▶ **Records contained in a dataset**:
- Opening Delimiter -

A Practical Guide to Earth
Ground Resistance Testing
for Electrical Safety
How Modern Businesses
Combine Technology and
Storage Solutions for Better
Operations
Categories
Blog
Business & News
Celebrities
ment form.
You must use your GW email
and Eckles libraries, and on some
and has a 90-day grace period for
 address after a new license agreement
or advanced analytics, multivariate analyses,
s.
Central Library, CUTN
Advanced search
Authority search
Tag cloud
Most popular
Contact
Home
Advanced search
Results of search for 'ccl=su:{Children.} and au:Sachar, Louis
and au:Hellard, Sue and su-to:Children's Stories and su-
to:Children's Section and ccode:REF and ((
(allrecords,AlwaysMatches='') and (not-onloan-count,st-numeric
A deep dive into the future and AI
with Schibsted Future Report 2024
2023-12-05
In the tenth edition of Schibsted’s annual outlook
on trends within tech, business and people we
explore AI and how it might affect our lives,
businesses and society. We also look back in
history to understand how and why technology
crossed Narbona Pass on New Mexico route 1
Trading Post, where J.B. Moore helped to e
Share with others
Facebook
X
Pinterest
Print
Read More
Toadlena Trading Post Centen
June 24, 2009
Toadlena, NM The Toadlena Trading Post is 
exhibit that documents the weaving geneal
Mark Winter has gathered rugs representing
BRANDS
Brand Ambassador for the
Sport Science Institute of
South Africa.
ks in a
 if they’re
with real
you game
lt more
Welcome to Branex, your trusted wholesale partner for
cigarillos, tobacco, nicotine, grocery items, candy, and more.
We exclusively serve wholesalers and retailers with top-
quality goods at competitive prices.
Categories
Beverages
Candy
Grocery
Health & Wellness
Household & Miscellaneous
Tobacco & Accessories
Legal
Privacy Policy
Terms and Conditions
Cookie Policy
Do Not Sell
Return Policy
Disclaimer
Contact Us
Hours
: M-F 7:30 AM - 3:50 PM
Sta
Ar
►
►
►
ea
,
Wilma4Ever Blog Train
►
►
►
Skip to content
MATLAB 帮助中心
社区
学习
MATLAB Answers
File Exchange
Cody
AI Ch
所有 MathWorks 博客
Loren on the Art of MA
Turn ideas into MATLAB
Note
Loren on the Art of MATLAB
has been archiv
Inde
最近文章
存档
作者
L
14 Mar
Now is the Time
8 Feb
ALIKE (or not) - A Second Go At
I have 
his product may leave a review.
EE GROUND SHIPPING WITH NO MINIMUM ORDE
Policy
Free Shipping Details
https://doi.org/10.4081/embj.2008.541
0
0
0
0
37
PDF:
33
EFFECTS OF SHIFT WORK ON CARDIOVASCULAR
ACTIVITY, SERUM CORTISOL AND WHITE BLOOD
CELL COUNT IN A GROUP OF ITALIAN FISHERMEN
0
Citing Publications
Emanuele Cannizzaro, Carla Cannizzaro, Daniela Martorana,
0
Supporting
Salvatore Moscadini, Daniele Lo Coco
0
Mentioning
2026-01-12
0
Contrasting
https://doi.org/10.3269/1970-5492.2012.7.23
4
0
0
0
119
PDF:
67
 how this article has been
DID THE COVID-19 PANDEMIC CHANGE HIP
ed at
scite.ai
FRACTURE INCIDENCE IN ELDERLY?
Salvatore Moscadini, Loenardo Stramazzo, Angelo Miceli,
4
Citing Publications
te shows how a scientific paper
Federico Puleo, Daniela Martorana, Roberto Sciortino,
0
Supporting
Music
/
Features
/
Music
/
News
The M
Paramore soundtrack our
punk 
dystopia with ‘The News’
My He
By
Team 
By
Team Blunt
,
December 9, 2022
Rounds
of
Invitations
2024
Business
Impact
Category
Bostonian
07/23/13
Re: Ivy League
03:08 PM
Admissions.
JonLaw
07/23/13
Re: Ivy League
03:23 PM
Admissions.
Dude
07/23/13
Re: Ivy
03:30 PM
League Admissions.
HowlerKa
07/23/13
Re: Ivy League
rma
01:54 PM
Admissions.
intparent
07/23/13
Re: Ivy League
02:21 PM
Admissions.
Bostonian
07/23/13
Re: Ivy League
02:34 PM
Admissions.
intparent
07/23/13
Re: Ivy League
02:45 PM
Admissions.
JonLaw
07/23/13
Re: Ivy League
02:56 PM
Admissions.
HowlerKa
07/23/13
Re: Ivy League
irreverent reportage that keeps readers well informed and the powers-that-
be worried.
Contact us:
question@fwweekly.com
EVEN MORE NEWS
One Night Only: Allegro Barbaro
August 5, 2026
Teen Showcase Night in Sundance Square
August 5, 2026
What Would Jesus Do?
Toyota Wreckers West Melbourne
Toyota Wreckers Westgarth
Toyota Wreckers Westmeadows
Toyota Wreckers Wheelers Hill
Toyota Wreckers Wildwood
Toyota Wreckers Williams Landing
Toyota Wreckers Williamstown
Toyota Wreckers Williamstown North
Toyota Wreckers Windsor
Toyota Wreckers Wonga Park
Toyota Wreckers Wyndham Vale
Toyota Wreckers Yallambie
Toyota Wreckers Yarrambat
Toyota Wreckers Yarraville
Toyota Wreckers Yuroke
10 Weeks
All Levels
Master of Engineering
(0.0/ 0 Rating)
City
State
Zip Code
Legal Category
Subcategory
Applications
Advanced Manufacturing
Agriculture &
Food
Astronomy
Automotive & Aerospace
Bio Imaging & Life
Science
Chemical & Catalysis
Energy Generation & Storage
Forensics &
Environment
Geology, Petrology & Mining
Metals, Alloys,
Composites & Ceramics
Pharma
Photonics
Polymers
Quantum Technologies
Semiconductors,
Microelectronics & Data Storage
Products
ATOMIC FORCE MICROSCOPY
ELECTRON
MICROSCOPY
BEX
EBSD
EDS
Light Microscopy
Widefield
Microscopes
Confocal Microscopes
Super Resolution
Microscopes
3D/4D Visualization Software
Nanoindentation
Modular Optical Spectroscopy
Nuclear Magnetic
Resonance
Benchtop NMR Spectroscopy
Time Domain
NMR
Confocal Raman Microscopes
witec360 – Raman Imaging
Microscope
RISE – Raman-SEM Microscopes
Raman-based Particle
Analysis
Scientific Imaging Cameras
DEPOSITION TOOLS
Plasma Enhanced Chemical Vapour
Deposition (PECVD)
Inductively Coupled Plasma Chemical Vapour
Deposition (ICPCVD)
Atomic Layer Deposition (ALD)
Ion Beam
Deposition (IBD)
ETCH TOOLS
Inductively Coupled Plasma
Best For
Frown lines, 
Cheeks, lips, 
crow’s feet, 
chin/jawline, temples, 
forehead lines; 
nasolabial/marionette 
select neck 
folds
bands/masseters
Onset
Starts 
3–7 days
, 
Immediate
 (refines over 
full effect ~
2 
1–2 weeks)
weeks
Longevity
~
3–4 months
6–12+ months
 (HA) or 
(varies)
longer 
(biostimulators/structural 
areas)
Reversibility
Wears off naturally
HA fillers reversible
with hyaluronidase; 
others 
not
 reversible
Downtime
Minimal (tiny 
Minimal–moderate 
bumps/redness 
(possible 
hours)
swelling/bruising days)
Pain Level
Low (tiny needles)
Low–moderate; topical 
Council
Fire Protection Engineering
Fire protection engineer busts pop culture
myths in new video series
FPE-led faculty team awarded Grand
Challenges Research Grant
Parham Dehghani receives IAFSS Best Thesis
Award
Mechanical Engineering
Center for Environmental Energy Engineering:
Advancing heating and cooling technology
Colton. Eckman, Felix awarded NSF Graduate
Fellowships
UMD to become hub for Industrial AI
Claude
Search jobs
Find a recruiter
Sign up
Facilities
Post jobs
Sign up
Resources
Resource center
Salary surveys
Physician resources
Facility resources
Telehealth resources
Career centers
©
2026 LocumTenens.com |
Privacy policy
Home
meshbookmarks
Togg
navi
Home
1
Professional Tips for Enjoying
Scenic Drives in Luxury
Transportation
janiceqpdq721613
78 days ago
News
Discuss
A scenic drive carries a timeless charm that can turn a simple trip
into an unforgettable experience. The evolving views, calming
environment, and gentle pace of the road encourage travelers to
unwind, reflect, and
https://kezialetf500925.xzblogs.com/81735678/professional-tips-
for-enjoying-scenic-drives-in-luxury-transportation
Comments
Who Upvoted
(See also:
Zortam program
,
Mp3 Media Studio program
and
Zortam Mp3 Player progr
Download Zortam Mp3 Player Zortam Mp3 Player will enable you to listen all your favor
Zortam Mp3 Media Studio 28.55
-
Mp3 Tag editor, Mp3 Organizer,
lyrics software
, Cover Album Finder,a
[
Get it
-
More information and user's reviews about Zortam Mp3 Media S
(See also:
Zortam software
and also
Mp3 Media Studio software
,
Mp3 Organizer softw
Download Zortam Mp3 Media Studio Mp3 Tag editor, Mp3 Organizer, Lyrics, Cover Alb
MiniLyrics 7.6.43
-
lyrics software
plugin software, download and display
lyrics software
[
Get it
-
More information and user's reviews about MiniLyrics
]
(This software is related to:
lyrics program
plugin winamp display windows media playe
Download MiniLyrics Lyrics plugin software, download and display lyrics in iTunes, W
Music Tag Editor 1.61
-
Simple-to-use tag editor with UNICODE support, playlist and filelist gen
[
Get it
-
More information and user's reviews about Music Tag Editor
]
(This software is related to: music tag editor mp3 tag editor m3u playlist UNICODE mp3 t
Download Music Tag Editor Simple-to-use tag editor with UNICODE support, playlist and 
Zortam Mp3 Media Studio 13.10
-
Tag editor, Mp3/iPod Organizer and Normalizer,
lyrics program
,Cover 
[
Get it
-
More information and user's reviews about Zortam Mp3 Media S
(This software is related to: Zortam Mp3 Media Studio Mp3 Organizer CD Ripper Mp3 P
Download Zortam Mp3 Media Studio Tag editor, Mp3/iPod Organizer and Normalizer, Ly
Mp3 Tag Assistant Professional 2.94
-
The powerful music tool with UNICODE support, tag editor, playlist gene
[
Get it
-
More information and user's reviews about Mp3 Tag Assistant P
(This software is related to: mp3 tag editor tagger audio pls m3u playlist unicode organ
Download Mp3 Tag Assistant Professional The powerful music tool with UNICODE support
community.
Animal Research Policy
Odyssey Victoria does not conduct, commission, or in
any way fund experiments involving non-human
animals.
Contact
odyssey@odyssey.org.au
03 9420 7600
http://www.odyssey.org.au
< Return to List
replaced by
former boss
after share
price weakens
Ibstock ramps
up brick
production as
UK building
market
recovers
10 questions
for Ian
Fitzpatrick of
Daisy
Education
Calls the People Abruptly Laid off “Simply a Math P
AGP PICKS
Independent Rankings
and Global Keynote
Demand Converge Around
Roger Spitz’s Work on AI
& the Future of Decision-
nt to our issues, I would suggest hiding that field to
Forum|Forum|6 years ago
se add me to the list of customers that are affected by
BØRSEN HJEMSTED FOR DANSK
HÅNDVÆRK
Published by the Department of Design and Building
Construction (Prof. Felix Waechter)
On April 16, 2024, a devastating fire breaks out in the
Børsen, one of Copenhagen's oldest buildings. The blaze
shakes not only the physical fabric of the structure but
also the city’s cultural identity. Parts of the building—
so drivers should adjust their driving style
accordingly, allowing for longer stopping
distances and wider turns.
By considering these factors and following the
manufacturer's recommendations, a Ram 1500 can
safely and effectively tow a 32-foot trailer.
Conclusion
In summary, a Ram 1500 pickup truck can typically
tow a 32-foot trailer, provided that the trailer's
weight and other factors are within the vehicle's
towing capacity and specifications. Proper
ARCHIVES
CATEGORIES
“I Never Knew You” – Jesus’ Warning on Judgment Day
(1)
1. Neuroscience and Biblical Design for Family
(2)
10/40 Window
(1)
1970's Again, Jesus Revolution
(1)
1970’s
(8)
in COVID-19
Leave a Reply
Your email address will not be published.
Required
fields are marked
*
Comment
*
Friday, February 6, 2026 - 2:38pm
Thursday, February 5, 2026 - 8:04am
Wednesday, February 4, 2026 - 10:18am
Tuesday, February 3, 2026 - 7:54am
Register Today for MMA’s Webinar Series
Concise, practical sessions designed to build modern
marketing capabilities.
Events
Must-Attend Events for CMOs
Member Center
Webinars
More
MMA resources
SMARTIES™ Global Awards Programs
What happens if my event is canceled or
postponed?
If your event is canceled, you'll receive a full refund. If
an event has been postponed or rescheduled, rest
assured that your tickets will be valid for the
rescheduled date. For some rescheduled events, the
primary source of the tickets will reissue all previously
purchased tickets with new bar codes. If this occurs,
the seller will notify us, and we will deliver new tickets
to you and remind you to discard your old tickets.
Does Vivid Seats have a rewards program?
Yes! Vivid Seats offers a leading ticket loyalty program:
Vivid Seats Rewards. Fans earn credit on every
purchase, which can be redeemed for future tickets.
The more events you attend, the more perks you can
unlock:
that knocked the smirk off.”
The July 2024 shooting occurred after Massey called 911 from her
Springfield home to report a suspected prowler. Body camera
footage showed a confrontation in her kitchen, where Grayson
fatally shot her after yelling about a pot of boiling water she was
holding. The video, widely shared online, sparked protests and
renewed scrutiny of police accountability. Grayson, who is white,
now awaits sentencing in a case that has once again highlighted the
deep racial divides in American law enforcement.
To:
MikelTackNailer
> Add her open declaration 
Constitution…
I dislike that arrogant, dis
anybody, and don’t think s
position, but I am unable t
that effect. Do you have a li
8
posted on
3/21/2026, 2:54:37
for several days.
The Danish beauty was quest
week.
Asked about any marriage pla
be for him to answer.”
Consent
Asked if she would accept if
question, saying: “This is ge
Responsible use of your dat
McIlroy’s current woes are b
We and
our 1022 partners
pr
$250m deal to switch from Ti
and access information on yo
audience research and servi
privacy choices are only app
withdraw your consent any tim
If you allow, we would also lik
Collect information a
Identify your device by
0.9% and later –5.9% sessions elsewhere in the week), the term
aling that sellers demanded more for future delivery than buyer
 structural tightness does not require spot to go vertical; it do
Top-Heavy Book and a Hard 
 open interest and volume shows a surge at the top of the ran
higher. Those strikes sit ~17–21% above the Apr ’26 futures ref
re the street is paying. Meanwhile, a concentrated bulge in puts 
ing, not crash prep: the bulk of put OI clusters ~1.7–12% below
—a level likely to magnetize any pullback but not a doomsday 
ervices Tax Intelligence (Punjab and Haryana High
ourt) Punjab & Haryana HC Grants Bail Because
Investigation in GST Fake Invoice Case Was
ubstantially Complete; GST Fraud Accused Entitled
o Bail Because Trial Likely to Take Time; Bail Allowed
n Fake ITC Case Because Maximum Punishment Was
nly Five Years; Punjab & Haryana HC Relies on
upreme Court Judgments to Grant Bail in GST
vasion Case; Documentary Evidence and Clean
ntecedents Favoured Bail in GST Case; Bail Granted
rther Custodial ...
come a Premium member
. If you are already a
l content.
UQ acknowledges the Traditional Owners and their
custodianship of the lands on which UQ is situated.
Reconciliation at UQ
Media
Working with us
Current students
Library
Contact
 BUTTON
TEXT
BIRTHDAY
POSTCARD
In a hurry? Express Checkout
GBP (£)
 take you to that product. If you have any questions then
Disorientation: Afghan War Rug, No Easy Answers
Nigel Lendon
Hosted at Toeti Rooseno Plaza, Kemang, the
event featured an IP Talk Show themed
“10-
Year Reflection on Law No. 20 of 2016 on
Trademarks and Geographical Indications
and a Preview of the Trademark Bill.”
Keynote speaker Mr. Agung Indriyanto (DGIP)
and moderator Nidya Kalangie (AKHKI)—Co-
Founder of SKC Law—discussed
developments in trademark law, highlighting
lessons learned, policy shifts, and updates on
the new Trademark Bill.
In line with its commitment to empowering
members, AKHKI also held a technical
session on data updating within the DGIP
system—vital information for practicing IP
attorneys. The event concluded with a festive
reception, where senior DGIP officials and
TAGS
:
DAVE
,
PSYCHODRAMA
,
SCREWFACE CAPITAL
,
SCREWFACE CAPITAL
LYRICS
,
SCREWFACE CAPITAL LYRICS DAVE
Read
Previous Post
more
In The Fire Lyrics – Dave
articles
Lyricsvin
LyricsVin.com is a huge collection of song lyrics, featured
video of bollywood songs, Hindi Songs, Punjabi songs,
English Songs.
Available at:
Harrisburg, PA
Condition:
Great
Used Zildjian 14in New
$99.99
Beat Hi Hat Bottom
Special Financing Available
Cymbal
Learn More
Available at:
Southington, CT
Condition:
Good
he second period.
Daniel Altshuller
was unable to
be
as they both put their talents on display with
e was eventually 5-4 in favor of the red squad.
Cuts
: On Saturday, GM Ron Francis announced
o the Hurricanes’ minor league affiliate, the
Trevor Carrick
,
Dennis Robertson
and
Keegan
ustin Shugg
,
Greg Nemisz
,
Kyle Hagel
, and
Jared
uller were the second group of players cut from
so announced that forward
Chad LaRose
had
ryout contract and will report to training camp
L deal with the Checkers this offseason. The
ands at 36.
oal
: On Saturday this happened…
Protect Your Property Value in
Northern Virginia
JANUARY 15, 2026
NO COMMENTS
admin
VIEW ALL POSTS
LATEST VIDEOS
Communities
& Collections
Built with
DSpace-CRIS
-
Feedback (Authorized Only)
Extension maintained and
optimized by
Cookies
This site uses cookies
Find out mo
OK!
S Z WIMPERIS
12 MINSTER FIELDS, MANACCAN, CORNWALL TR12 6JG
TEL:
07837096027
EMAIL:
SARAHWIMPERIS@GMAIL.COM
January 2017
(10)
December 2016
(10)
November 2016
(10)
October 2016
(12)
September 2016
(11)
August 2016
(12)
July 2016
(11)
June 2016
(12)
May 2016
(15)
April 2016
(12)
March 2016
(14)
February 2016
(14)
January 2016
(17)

- Closing Delimiter -

▶ **WHAT THE TASK ASKS**: Once the line containing "and has a 90-day grace period for" has been written out, please stop; every line before it, back to the first line of the records above, should be given exactly.

▶ **WRITTEN RESPONSE**:
A Practical Guide to Earth
Ground Resistance Testing
for Electrical Safety
How Modern Businesses
Combine Technology and
Storage Solutions for Better
Operations
Categories
Blog
Business & News
Celebrities
ment form.
You must use your GW email
and Eckles libraries, and on some
and has a 90-day grace period for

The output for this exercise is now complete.